About this exercise –
Copy the text of all the records below word for word, leaving out the pictures.
▽
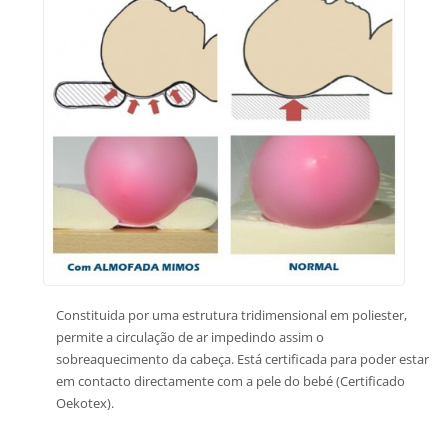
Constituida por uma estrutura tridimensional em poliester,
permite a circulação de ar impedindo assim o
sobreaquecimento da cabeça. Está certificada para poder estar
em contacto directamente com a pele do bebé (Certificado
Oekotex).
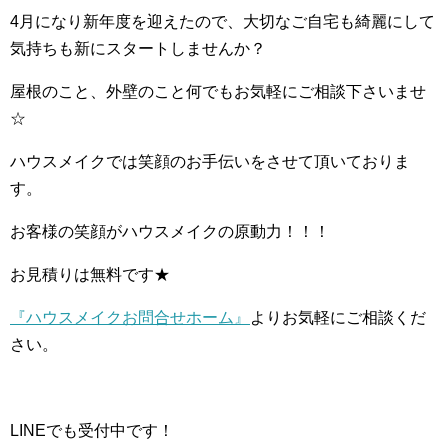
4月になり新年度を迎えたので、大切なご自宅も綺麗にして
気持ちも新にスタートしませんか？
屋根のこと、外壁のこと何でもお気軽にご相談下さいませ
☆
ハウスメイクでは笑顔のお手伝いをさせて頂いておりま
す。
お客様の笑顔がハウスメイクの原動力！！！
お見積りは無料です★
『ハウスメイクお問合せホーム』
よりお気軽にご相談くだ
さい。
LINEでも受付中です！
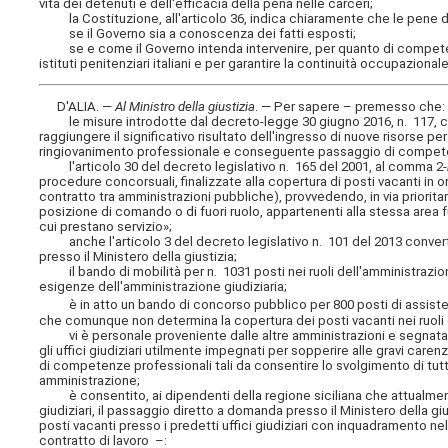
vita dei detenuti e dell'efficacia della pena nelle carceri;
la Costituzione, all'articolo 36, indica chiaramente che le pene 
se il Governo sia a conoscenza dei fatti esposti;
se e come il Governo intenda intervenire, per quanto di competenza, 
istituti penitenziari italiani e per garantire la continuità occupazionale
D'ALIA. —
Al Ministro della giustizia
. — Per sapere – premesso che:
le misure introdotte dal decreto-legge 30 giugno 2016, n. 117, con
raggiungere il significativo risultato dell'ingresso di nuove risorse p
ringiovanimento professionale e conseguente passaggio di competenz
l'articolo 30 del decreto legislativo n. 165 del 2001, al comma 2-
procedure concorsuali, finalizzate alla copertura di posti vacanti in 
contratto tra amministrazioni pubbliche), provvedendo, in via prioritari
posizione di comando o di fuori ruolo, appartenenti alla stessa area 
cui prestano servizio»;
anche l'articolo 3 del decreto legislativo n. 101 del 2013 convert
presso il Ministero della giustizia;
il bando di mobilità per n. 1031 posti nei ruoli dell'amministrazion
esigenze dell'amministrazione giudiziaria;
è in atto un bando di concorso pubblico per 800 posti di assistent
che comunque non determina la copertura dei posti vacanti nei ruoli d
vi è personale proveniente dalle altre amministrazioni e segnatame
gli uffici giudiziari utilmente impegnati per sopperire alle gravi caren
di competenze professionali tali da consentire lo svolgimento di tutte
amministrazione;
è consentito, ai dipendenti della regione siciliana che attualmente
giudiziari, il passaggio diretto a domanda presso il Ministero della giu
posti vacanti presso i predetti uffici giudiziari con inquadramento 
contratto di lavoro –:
△
Response to the task –
Constituida por uma estrutura tridimensional em poliester,
permite a circulação de ar impedindo assim o
sobreaquecimento da cabeça. Está certificada para poder estar
em contacto directamente com a pele do bebé (Certificado
Oekotex).
4月になり新年度を迎えたので、大切なご自宅も綺麗にして
気持ちも新にスタートしませんか？
屋根のこと、外壁のこと何でもお気軽にご相談下さいませ
☆
ハウスメイクでは笑顔のお手伝いをさせて頂いておりま
す。
お客様の笑顔がハウスメイクの原動力！！！
お見積りは無料です★
『ハウスメイクお問合せホーム』
よりお気軽にご相談くだ
さい。
LINEでも受付中です！
vita dei detenuti e dell'efficacia della pena nelle carceri;
la Costituzione, all'articolo 36, indica chiaramente che le pene 
se il Governo sia a conoscenza dei fatti esposti;
se e come il Governo intenda intervenire, per quanto di competenza, 
istituti penitenziari italiani e per garantire la continuità occupazionale
D'ALIA. —
Al Ministro della giustizia
. — Per sapere – premesso che:
le misure introdotte dal decreto-legge 30 giugno 2016, n. 117, con
raggiungere il significativo risultato dell'ingresso di nuove risorse p
ringiovanimento professionale e conseguente passaggio di competenz
l'articolo 30 del decreto legislativo n. 165 del 2001, al comma 2-
procedure concorsuali, finalizzate alla copertura di posti vacanti in 
contratto tra amministrazioni pubbliche), provvedendo, in via prioritari
posizione di comando o di fuori ruolo, appartenenti alla stessa area 
cui prestano servizio»;
anche l'articolo 3 del decreto legislativo n. 101 del 2013 convert
presso il Ministero della giustizia;
il bando di mobilità per n. 1031 posti nei ruoli dell'amministrazion
esigenze dell'amministrazione giudiziaria;
è in atto un bando di concorso pubblico per 800 posti di assistent
che comunque non determina la copertura dei posti vacanti nei ruoli d
vi è personale proveniente dalle altre amministrazioni e segnatame
gli uffici giudiziari utilmente impegnati per sopperire alle gravi caren
di competenze professionali tali da consentire lo svolgimento di tutte
amministrazione;
è consentito, ai dipendenti della regione siciliana che attualmente
giudiziari, il passaggio diretto a domanda presso il Ministero della giu
posti vacanti presso i predetti uffici giudiziari con inquadramento 
contratto di lavoro –:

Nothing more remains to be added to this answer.